When a gacha game copies a rival's homework, that's Tuesday on the CN internet. But when the two games turn out to be financially intertwined? Now THAT's a plot twist worthy of primetime drama.
An NGA user recently dropped a post with a spicy title: Does Zhou Jian (Reverse: 1999's producer) have a crush on Hai Mao (Arknights' producer)? The trigger? Version 1.6 of Reverse: 1999 shipped with a laundry list of features that look suspiciously lifted straight from Arknights.
The post laid out the receipts: the v1.6 limited banner characters now feature dynamic Live2D illustrations — identical to how Arknights handles its limited operators. The new roguelike mode was instantly dubbed 'Arknights Plus' by the community. The hard-mode content 'Mane Bulletin' (鬃毛邮报) copied the shop exchange system from Arknights' Contingency Contract event. Even the lightweight event rerun mechanics were borrowed wholesale.

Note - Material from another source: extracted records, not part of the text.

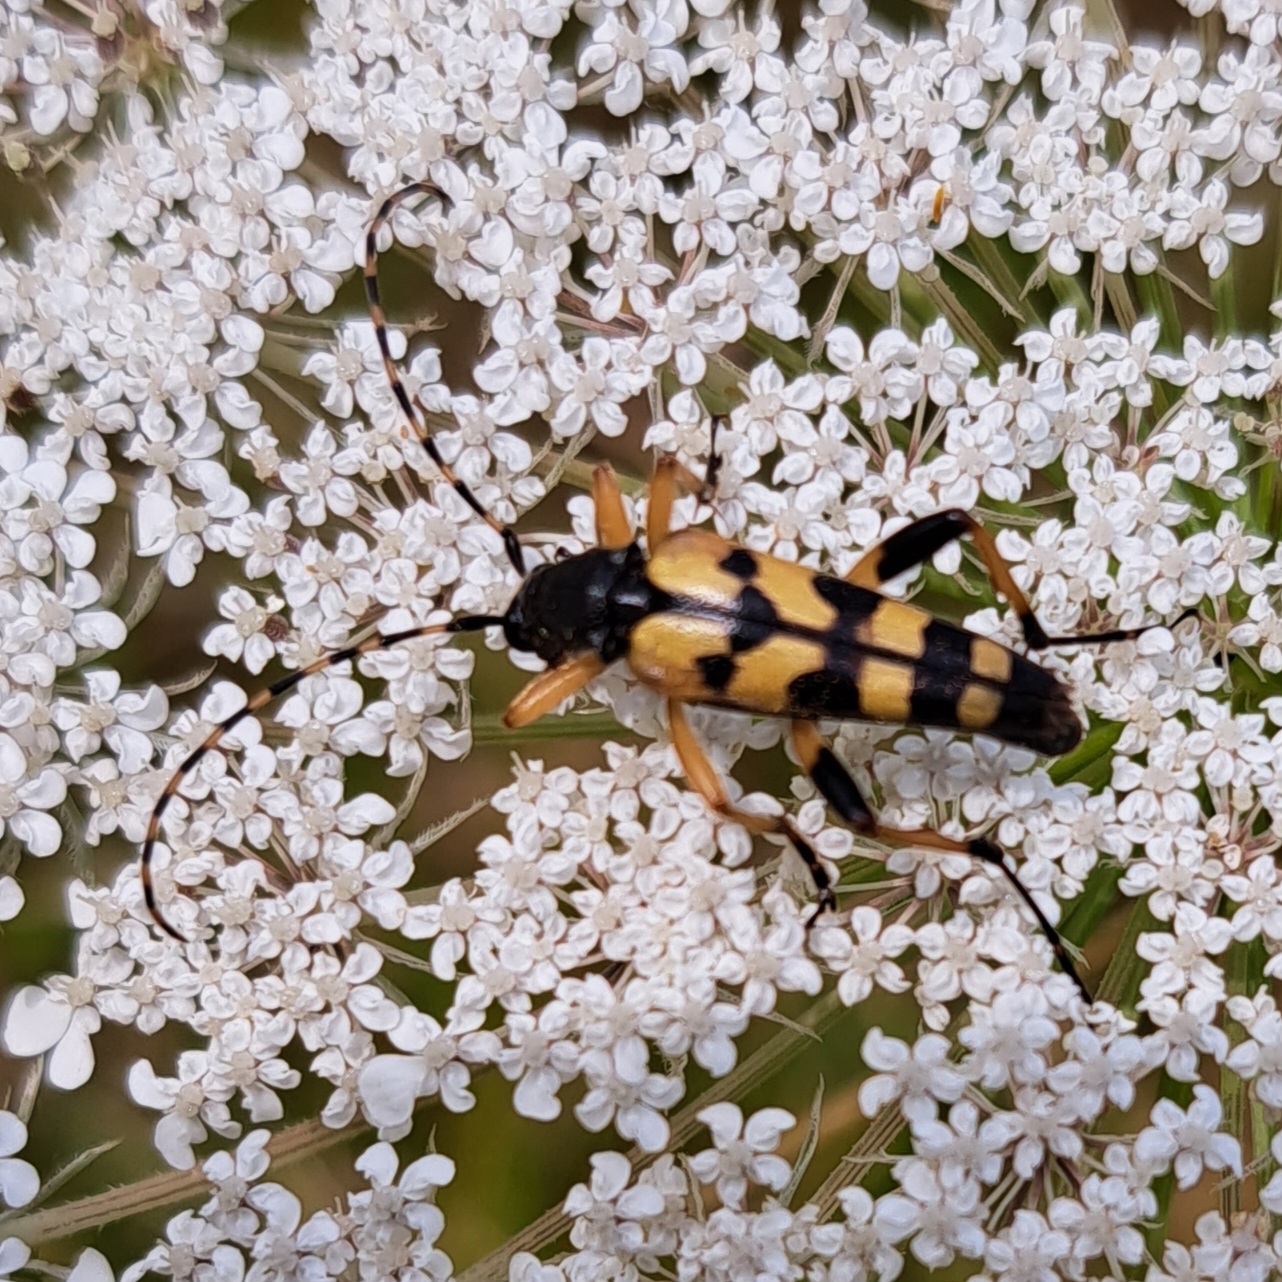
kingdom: Animalia
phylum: Arthropoda
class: Insecta
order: Coleoptera
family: Cerambycidae
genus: Rutpela
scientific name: Rutpela maculata
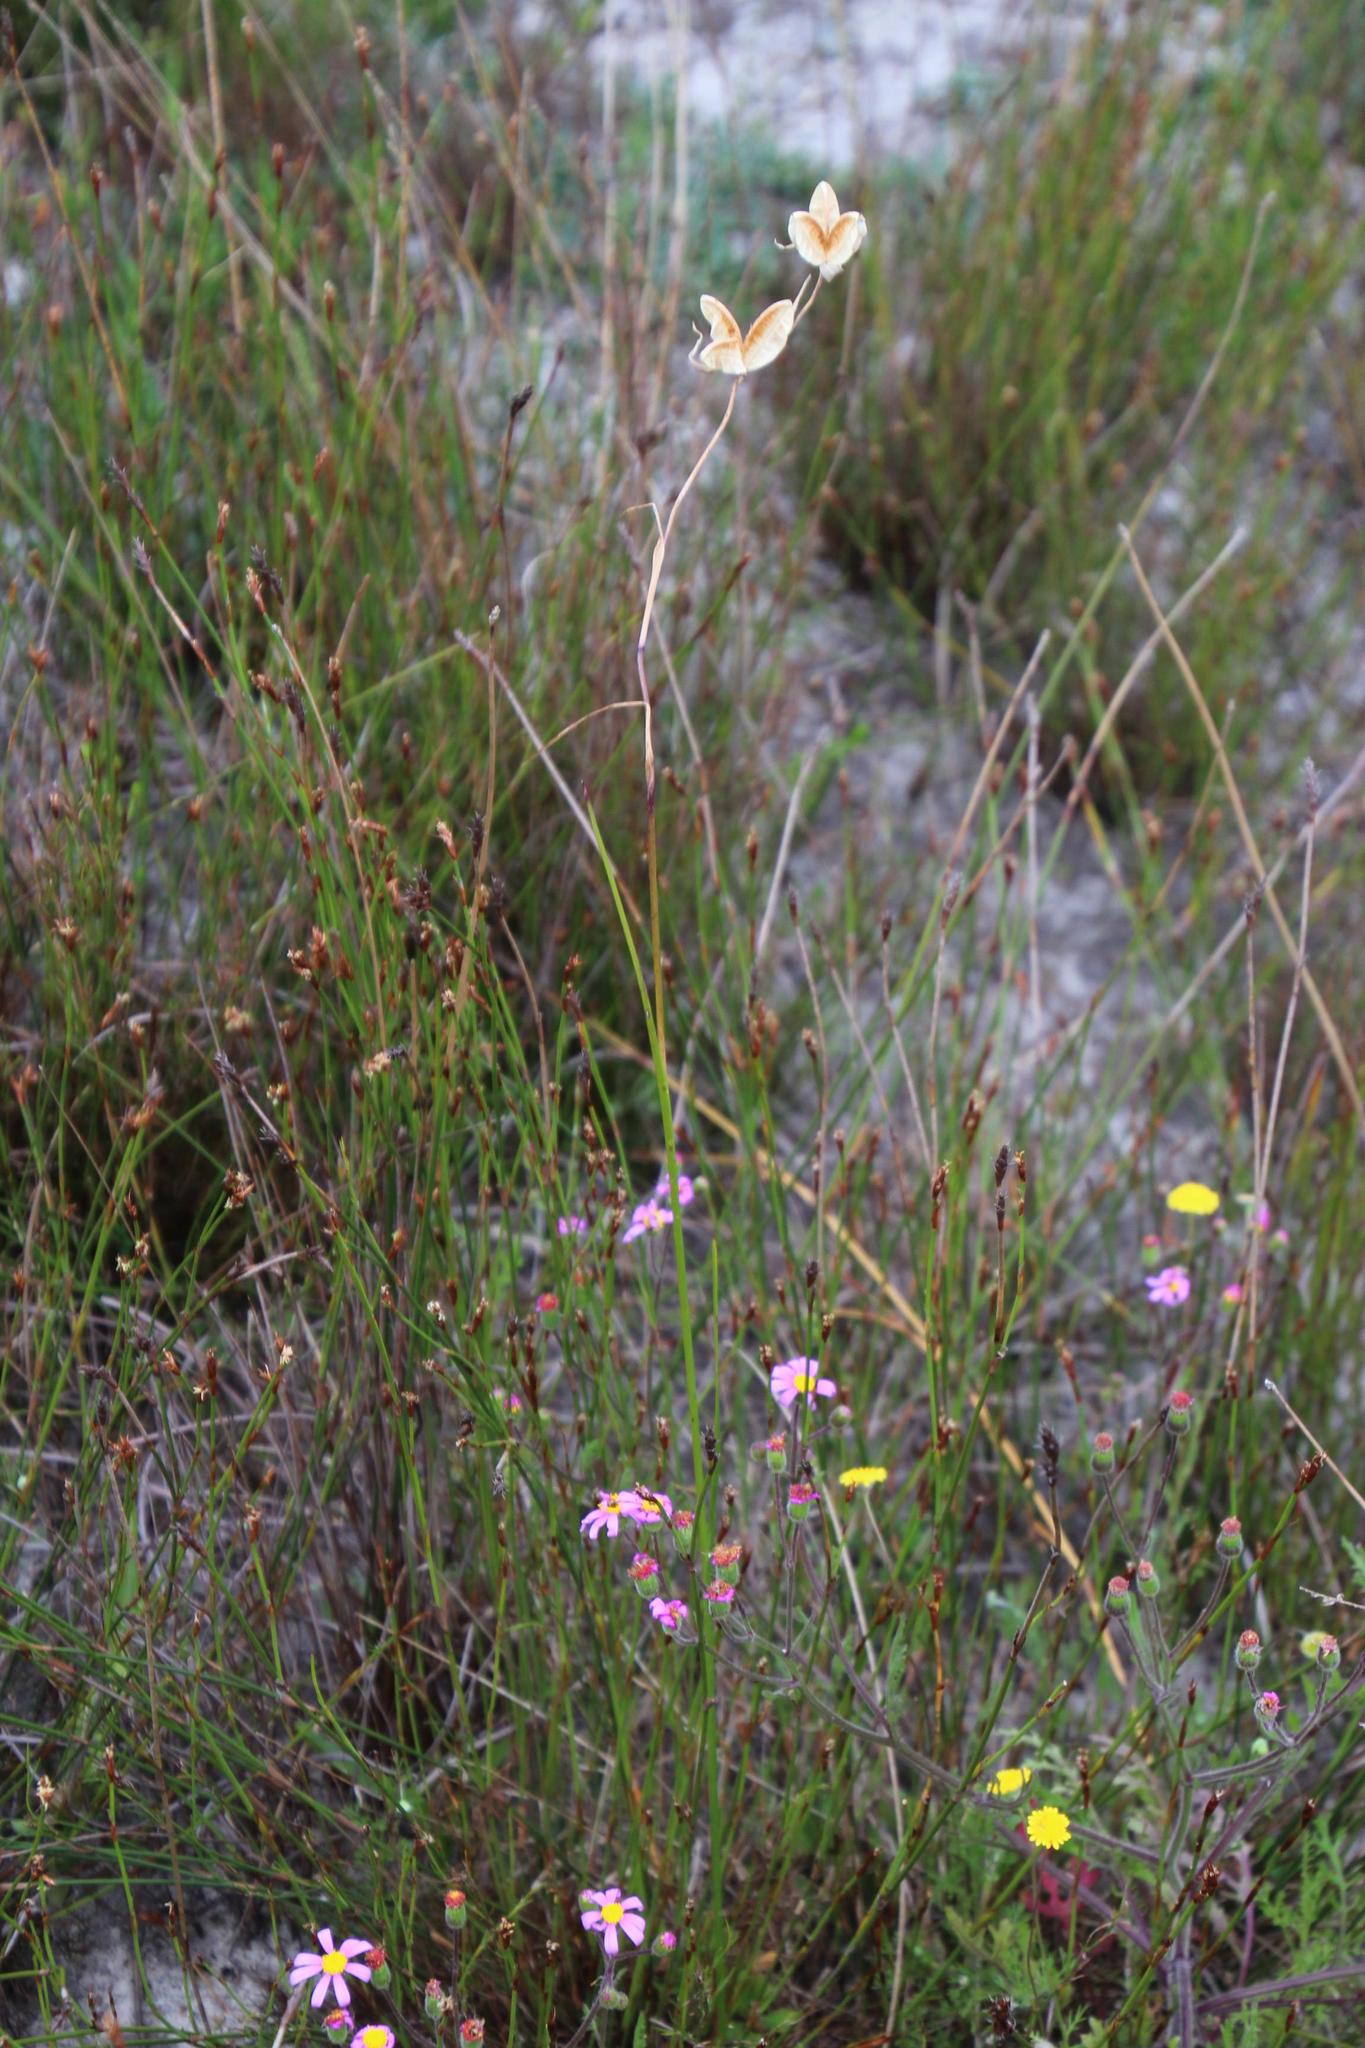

The poster even invoked an old NGA meme, comparing the situation to when Yu Zhong (Girls' Frontline's producer) was accused of making Hai Mao's designs in another project — essentially calling Zhou Jian the 'Yuan Hong of mobile games' (a reference to the infamous gacha industry drama circle). The shade was absolutely nuclear.
But the comments section didn't go full pitchfork mode. Veteran Arknights players pushed back: 'Arknights arguably has the best roguelike implementation in the gacha space — referencing it isn't a sin. What matters is whether 1999 has its own identity.' The core gameplay is fundamentally different too — Arknights is a 12-unit tower defense while 1999 is turn-based RPG. Others dismissed the drama entirely: 'This ain't even gossip. Come back when you've got news about actual limited banner controversies.'
The comments also provided key gacha intel: 1999's limited banner is single-rate-up with a 70% featured character chance, 140-pull hard pity, and a 200-pull spark system (pity exchange), with the banner running for 42 days. Compared to Arknights' infamous double-rate-up 300-pull spark, 1999's system is actually more generous. Some players openly said they preferred it.
The real plot twist dropped in comments #14–18. Someone casually mentioned 'When you whale in 1999, Hypergryph gets a cut too,' and the rabbit hole opened: it turns out that Hypergryph (Arknights' developer) has indirect equity in Deep Blue Interactive (1999's developer) through a company called 游扳 (You Ban). So technically, money spent on 1999 partially flows back to the Arknights side of the business. Players lost it: 'They're sharing a ventilator!' — the ultimate 'copying yourself' meme.
One dual-game player summed up the situation perfectly: 'Right now it's Schrödinger's homage — if 1999 players are happy, it's called "learning from a successful model." If they're mad, it's called "Arknights didn't invent these anyway."' The cope is real, and the corporate incest makes it even funnier.